LISTED ENTRIES =>

━━━━━━━━

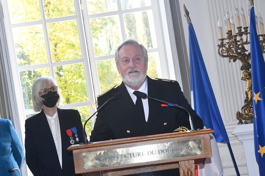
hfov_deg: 22.1
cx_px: 131
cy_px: 98
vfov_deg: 14.9
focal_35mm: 92
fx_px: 677
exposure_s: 1/250
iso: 2500
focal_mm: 55
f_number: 6.3
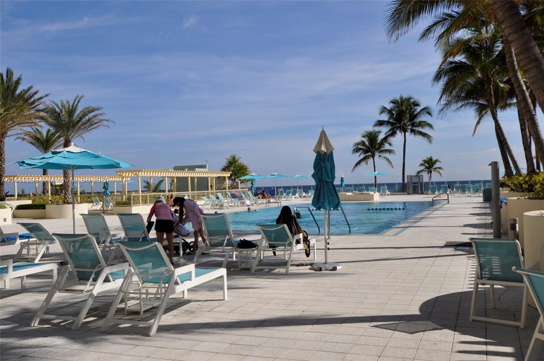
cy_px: 180
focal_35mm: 36
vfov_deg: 36.8
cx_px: 272
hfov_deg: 53.2
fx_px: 543
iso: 200
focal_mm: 24
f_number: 11
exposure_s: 1/500
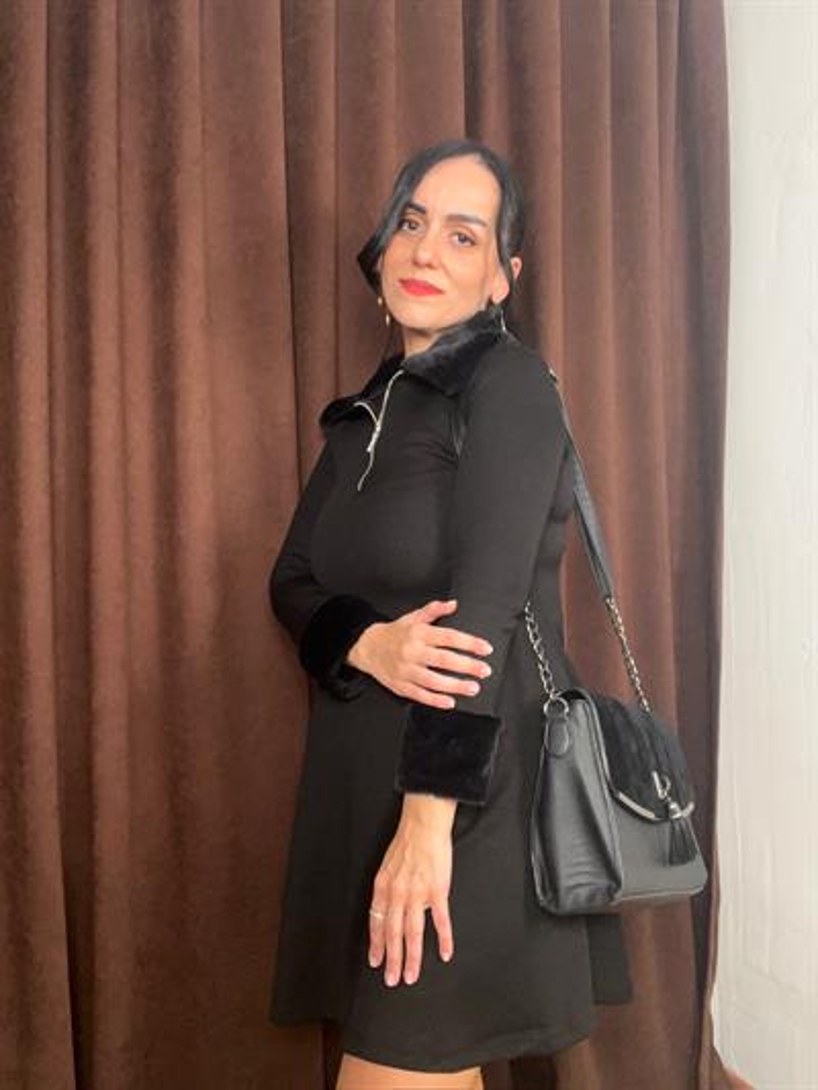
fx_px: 945
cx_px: 409
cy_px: 545
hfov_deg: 46.8
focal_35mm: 30
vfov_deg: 60.0
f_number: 2.2
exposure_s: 1/60
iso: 100
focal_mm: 2.71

━━━━━━━━

EXERCISE => Without any pictures, write out the lines running from the one containing "f_number: 11" through the end of the listing above, both included, exactly as given.

OUTPUT =>
f_number: 11
exposure_s: 1/500
fx_px: 945
cx_px: 409
cy_px: 545
hfov_deg: 46.8
focal_35mm: 30
vfov_deg: 60.0
f_number: 2.2
exposure_s: 1/60
iso: 100
focal_mm: 2.71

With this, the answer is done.